**RECORDS FOR PROCESSING**
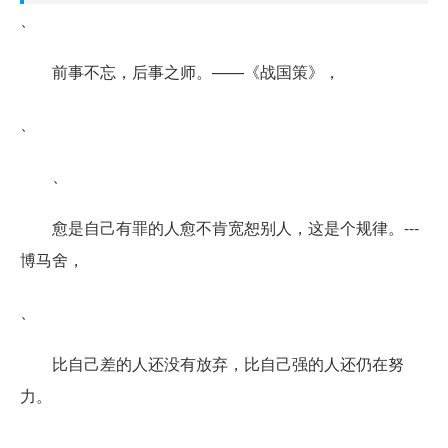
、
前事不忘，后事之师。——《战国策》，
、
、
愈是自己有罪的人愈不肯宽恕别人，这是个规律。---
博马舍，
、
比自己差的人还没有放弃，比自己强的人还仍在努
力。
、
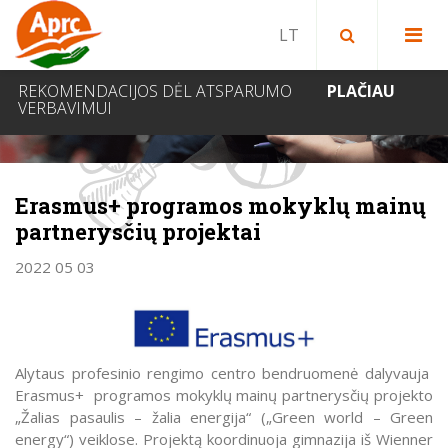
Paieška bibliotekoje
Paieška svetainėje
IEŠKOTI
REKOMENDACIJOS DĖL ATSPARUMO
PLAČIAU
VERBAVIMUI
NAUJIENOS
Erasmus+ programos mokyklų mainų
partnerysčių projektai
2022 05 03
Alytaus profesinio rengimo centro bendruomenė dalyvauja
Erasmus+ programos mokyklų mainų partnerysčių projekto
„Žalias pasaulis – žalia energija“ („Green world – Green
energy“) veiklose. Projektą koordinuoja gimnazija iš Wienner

**DIRECTIONS**
Every line of the listing that includes "Erasmus" must be shown.

**REPLY**
Erasmus+ programos mokyklų mainų
Erasmus+ programos mokyklų mainų partnerysčių projekto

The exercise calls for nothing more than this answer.